Wenshuo Chen, Haosen Li, Shaofeng Liang, Lei Wang, Haozhe Jia, Kaishen Yuan, Jieming Wu, Bowen Tian, Yutao Yue

2025-12-02

POLARIS: Projection-Orthogonal Least Squares for Robust and Adaptive Inversion in Diffusion Models

Summary

This paper focuses on improving how diffusion models, which are really good at tasks like editing and fixing images, work when trying to recreate an original image from a noisy version. It identifies a hidden flaw in the process and offers a simple fix.

What's the problem?

Diffusion models work by gradually removing noise from an image. A key step involves estimating the noise at each stage, but the paper reveals that this estimation isn't perfect. The small errors in estimating the noise build up over time, leading to a degraded or inaccurate reconstruction of the original image. This 'noise error' is a significant problem that hasn't been fully addressed before.

What's the solution?

The researchers developed a new method called POLARIS. Instead of trying to correct for the errors *after* they accumulate, POLARIS focuses on minimizing the errors at *each individual step* of the noise removal process. It does this by treating a specific setting, called the guidance scale, as something that changes at each step, and uses a mathematical formula to make sure the noise is removed as accurately as possible.
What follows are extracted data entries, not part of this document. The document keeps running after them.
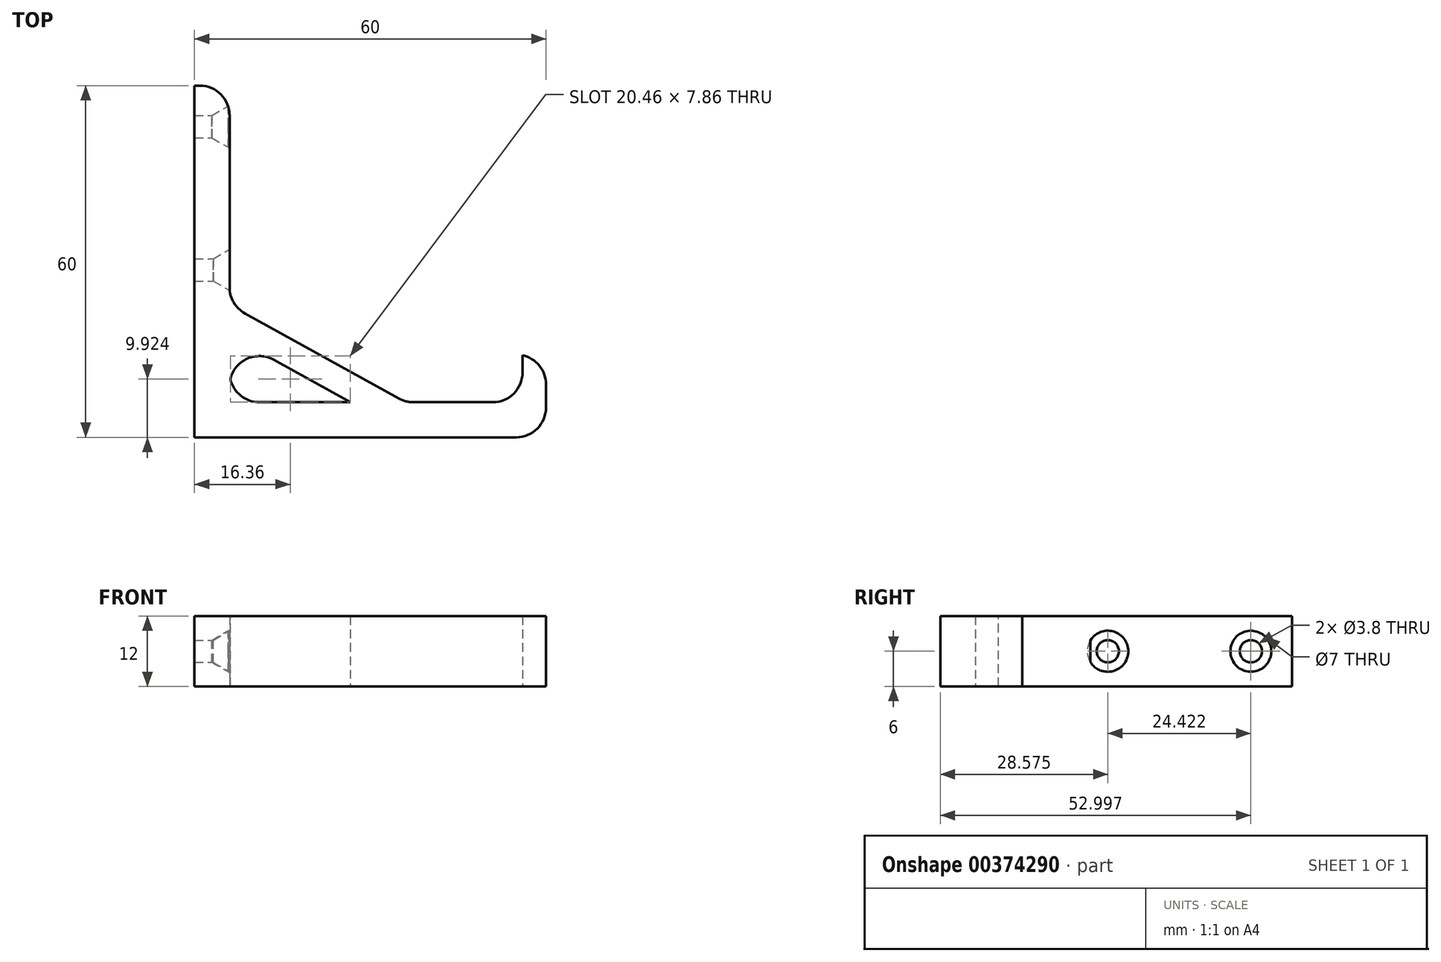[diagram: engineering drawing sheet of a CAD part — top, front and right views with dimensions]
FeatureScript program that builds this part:
annotation { "Feature Type Name" : "Feature", "Feature Type Description" : "" }
export const myFeature = defineFeature(function(context is Context, id is Id, definition is map)
    precondition{}
    {
        {
            var Q0;
            Q0=qCreatedBy(makeId("Top.planeOp"),FACE);
            var sketch = newSketch(context, id + "F0", { "sketchPlane" : qUnion([Q0])});
            skLineSegment(sketch, "E0", {"start": v(-40.06, 27.79) * mm, "end": v(-40.06, -32.21) * mm});
            skLineSegment(sketch, "E1", {"start": v(-40.06, -32.21) * mm, "end": v(19.94, -32.21) * mm});
            skLineSegment(sketch, "E2", {"start": v(19.94, -32.21) * mm, "end": v(19.94, -26.21) * mm});
            skLineSegment(sketch, "E3", {"start": v(-40.06, 27.79) * mm, "end": v(-34.06, 27.79) * mm});
            skLineSegment(sketch, "E4", {"start": v(-34.06, 27.79) * mm, "end": v(-34.06, -26.21) * mm});
            skLineSegment(sketch, "E5", {"start": v(-34.06, -26.21) * mm, "end": v(19.94, -26.21) * mm});
            skLineSegment(sketch, "E6", {"start": v(19.94, -26.21) * mm, "end": v(19.94, -18.21) * mm});
            skLineSegment(sketch, "E7", {"start": v(19.94, -18.21) * mm, "end": v(15.94, -18.21) * mm});
            skLineSegment(sketch, "E8", {"start": v(15.94, -18.21) * mm, "end": v(15.94, -26.21) * mm});
            skLineSegment(sketch, "E9", {"start": v(0, -26.21) * mm, "end": v(15.94, -26.21) * mm});
            skLineSegment(sketch, "E10", {"start": v(15.94, -26.21) * mm, "end": v(-4.06, -26.21) * mm});
            skLineSegment(sketch, "E11", {"start": v(-4.06, -26.21) * mm, "end": v(-34.06, -9.6) * mm});
            skLineSegment(sketch, "E12", {"start": v(-34.06, -14.81) * mm, "end": v(-13.47, -26.21) * mm});
            skSolve(sketch);
        }
        {
            var Q0;
            Q0=makeQuery(id+"F0.imprint","IMPRINT",FACE,{"disambiguationData":[TD([[makeQuery(id+"F0.imprint","IMPRINT",EDGE,{"derivedFrom":sQuery(id+"F0.wireOp",EDGE,"E0")}),1.0]])]});
            var Q1;
            {var subQ0=sQuery(id+"F0.wireOp",EDGE,"E11");Q1=makeQuery(id+"F0.imprint","IMPRINT",FACE,{"disambiguationData":[TD([[makeQuery(id+"F0.imprint","IMPRINT",EDGE,{"derivedFrom":subQ0}),1.0]])]});}
            var Q2;
            {var subQ0=sQuery(id+"F0.wireOp",EDGE,"E6");Q2=makeQuery(id+"F0.imprint","IMPRINT",FACE,{"disambiguationData":[TD([[makeQuery(id+"F0.imprint","IMPRINT",EDGE,{"derivedFrom":subQ0}),1.0]])]});}
            extrude(context, id + "F1", {"entities" : qUnion([Q0, Q1, Q2]), "depth" : 12 * mm});
        }
        {
            var Q0;
            {var subQ0=sQuery(id+"F0.wireOp",EDGE,"E4");Q0=makeQuery(id+"F1.opExtrude","SWEPT_FACE",FACE,{"disambiguationData":[OSD([subQ0]),TDD([makeQuery(id+"F0.imprint","IMPRINT",EDGE,{"disambiguationData":[TD([[makeQuery(id+"F0.imprint","INTERSECT",VERTEX,{"derivedFrom":[sQuery(id+"F0.wireOp",EDGE,"E3"),subQ0]}),-1.0]])],"derivedFrom":subQ0})])]});}
            var sketch = newSketch(context, id + "F2", { "sketchPlane" : qUnion([Q0])});
            skLineSegment(sketch, "E13", {"start": v(27.79, 6) * mm, "end": v(20.79, 6) * mm});
            skLineSegment(sketch, "E14", {"start": v(20.79, 6) * mm, "end": v(-3.63, 6) * mm});
            skSolve(sketch);
        }
        {
            var Q0;
            Q0=makeQuery(id+"F1.opExtrude","SWEPT_EDGE",EDGE,{"disambiguationData":[OSD([sQuery(id+"F0.wireOp",EDGE,"E3"),sQuery(id+"F0.wireOp",EDGE,"E4")])]});
            var Q1;
            Q1=makeQuery(id+"F1.opExtrude","SWEPT_EDGE",EDGE,{"disambiguationData":[OSD([sQuery(id+"F0.wireOp",EDGE,"E4"),sQuery(id+"F0.wireOp",EDGE,"E11")])]});
            var Q2;
            Q2=makeQuery(id+"F1.opExtrude","SWEPT_EDGE",EDGE,{"disambiguationData":[OSD([sQuery(id+"F0.wireOp",EDGE,"E5"),sQuery(id+"F0.wireOp",EDGE,"E10"),sQuery(id+"F0.wireOp",EDGE,"E11")])]});
            var Q3;
            Q3=makeQuery(id+"F1.opExtrude","SWEPT_EDGE",EDGE,{"disambiguationData":[OSD([sQuery(id+"F0.wireOp",EDGE,"E5"),sQuery(id+"F0.wireOp",EDGE,"E8"),sQuery(id+"F0.wireOp",EDGE,"E10")])]});
            var Q4;
            Q4=makeQuery(id+"F1.opExtrude","SWEPT_EDGE",EDGE,{"disambiguationData":[OSD([sQuery(id+"F0.wireOp",EDGE,"E6"),sQuery(id+"F0.wireOp",EDGE,"E7")])]});
            var Q5;
            Q5=makeQuery(id+"F1.opExtrude","SWEPT_EDGE",EDGE,{"disambiguationData":[OSD([sQuery(id+"F0.wireOp",EDGE,"E1"),sQuery(id+"F0.wireOp",EDGE,"E2")])]});
            var Q6;
            Q6=makeQuery(id+"F1.opExtrude","SWEPT_EDGE",EDGE,{"disambiguationData":[OSD([sQuery(id+"F0.wireOp",EDGE,"E4"),sQuery(id+"F0.wireOp",EDGE,"E5")])]});
            var Q7;
            Q7=makeQuery(id+"F1.opExtrude","SWEPT_EDGE",EDGE,{"disambiguationData":[OSD([sQuery(id+"F0.wireOp",EDGE,"E4"),sQuery(id+"F0.wireOp",EDGE,"E12")])]});
            fillet(context, id + "F3", {"entities" : qUnion([Q0, Q1, Q2, Q3, Q4, Q5, Q6, Q7]), "radius" : 5.08 * mm, "tangentPropagation" : true, "allowEdgeOverflow" : false});
        }
        {
            var Q0;
            Q0=sQuery(id+"F2.wireOp",VERTEX,"E14.start");
            var Q1;
            Q1=sQuery(id+"F2.wireOp",VERTEX,"E14.end");
            var Q2;
            Q2=makeQuery(id+"F1.opExtrude","SWEPT_BODY",BODY,{"disambiguationData":[OSD([sQuery(id+"F0.wireOp",EDGE,"E0"),sQuery(id+"F0.wireOp",EDGE,"E1"),sQuery(id+"F0.wireOp",EDGE,"E2"),sQuery(id+"F0.wireOp",EDGE,"E3"),sQuery(id+"F0.wireOp",EDGE,"E4"),sQuery(id+"F0.wireOp",EDGE,"E5"),sQuery(id+"F0.wireOp",EDGE,"E6"),sQuery(id+"F0.wireOp",EDGE,"E7"),sQuery(id+"F0.wireOp",EDGE,"E8"),sQuery(id+"F0.wireOp",EDGE,"E10"),sQuery(id+"F0.wireOp",EDGE,"E11"),sQuery(id+"F0.wireOp",EDGE,"E12")])]});
            hole(context, id + "F4", {"style" : HoleStyle.C_SINK, "endStyle" : HoleEndStyle.BLIND, "holeDiameter" : 3.8 * mm, "cSinkDiameter" : 7 * mm, "cSinkAngle" : 60 * degree, "holeDepth" : 20 * mm, "isTappedThrough" : true, "tappedDepth" : 12.7 * mm, "tapClearance" : 3, "locations" : qUnion([Q0, Q1]), "scope" : qUnion([Q2])});
        }
    });
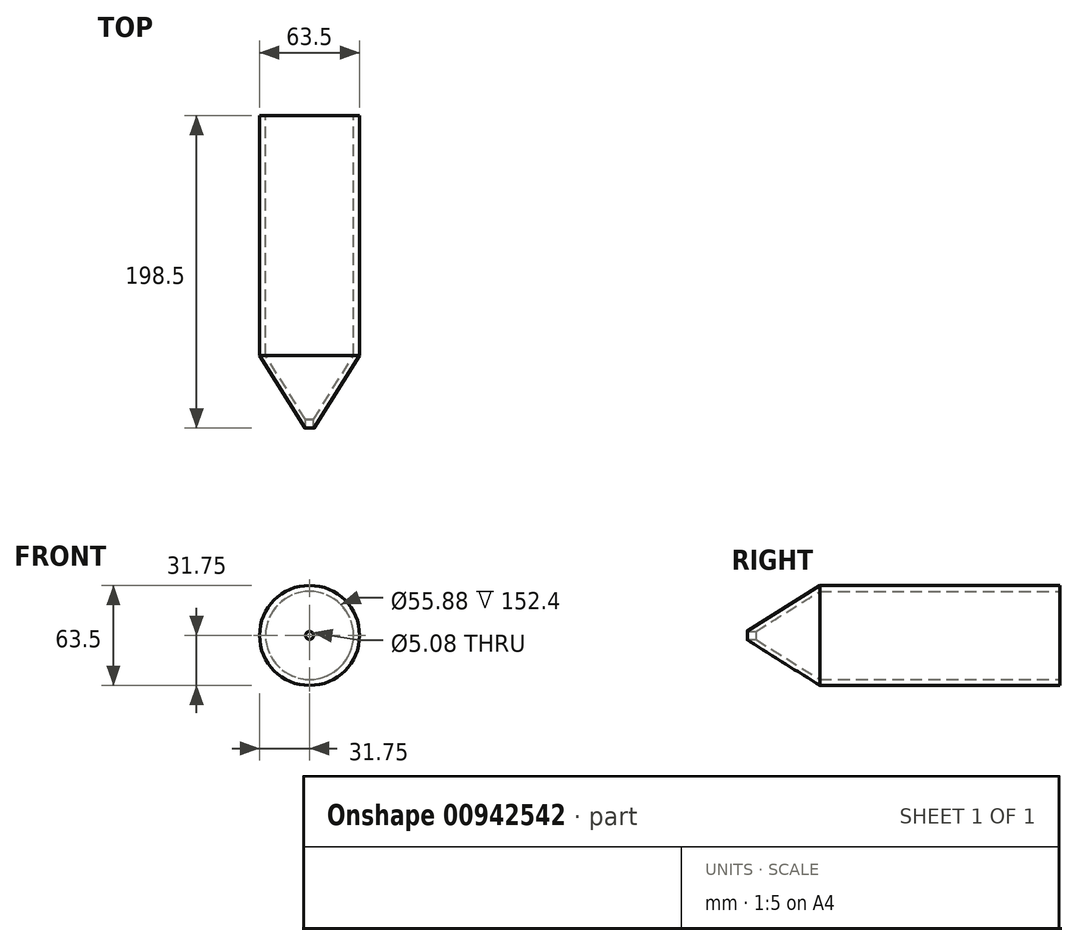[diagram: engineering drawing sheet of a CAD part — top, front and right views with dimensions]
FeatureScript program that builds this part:
annotation { "Feature Type Name" : "Feature", "Feature Type Description" : "" }
export const myFeature = defineFeature(function(context is Context, id is Id, definition is map)
    precondition{}
    {
        {
            var Q0;
            Q0=qCreatedBy(makeId("Front.planeOp"),FACE);
            var sketch = newSketch(context, id + "F0", { "sketchPlane" : qUnion([Q0])});
            skCircle(sketch, "E0", {"center": v(0, 0) * mm, "radius": 27.94 * mm});
            skCircle(sketch, "E1", {"center": v(0, 0) * mm, "radius": 31.75 * mm});
            skLineSegment(sketch, "E2", {"start": v(31.75, 0) * mm, "end": v(31.75, 51.41) * mm});
            skSolve(sketch);
        }
        {
            var Q0;
            Q0 = qSketchRegion(id + "F0", true);
            var Q1;
            Q1=makeQuery(id+"F0.imprint","IMPRINT",FACE,{"disambiguationData":[TD([[makeQuery(id+"F0.imprint","IMPRINT",EDGE,{"derivedFrom":sQuery(id+"F0.wireOp",EDGE,"E0")}),-1.0]])]});
            extrude(context, id + "F1", {"entities" : qUnion([Q0, Q1]), "endBound" : BoundingType.SYMMETRIC, "depth" : 152.4 * mm, "offsetDistance" : 25.4 * mm});
        }
        {
            var Q0;
            Q0=qCreatedBy(makeId("Top.planeOp"),FACE);
            var sketch = newSketch(context, id + "F2", { "sketchPlane" : qUnion([Q0])});
            skLineSegment(sketch, "E3", {"start": v(27.94, -76.2) * mm, "end": v(2.54, -116.84) * mm});
            skLineSegment(sketch, "E4", {"start": v(31.75, -76.2) * mm, "end": v(2.54, -122.94) * mm});
            skLineSegment(sketch, "E5", {"start": v(2.54, -122.94) * mm, "end": v(2.54, -116.84) * mm});
            skLineSegment(sketch, "E6", {"start": v(27.94, -76.2) * mm, "end": v(31.75, -76.2) * mm});
            skLineSegment(sketch, "E7", {"start": v(0, 0) * mm, "end": v(0, -129.5) * mm});
            skSolve(sketch);
        }
        {
            var Q0;
            Q0 = qSketchRegion(id + "F2", true);
            var Q1;
            Q1=sQuery(id+"F2.wireOp",EDGE,"E7");
            revolve(context, id + "F3", {"operationType" : NewBodyOperationType.ADD, "surfaceOperationType" : NewSurfaceOperationType.NEW, "entities" : qUnion([Q0]), "axis" : qUnion([Q1]), "revolveType" : RevolveType.FULL});
        }
        {
            var Q0;
            Q0=makeQuery(id+"F3.opRevolve","SWEPT_EDGE",EDGE,{"disambiguationData":[OSD([sQuery(id+"F2.wireOp",EDGE,"E4"),sQuery(id+"F2.wireOp",EDGE,"E5")])]});
            fillet(context, id + "F4", {"entities" : qUnion([Q0]), "radius" : 0.25 * mm, "tangentPropagation" : true, "allowEdgeOverflow" : false});
        }
    });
Surprisingly, this improvement only requires changing one line of code in existing diffusion models.

Why it matters?

This work is important because it makes diffusion models more reliable and accurate. By reducing the noise approximation errors, POLARIS leads to better quality reconstructions and improves the performance of tasks that rely on these models, like image editing and restoration, without adding significant computational cost.

Abstract

The Inversion-Denoising Paradigm, which is based on diffusion models, excels in diverse image editing and restoration tasks. We revisit its mechanism and reveal a critical, overlooked factor in reconstruction degradation: the approximate noise error. This error stems from approximating the noise at step t with the prediction at step t-1, resulting in severe error accumulation throughout the inversion process. We introduce Projection-Orthogonal Least Squares for Robust and Adaptive Inversion (POLARIS), which reformulates inversion from an error-compensation problem into an error-origin problem. Rather than optimizing embeddings or latent codes to offset accumulated drift, POLARIS treats the guidance scale ω as a step-wise variable and derives a mathematically grounded formula to minimize inversion error at each step. Remarkably, POLARIS improves inversion latent quality with just one line of code. With negligible performance overhead, it substantially mitigates noise approximation errors and consistently improves the accuracy of downstream tasks.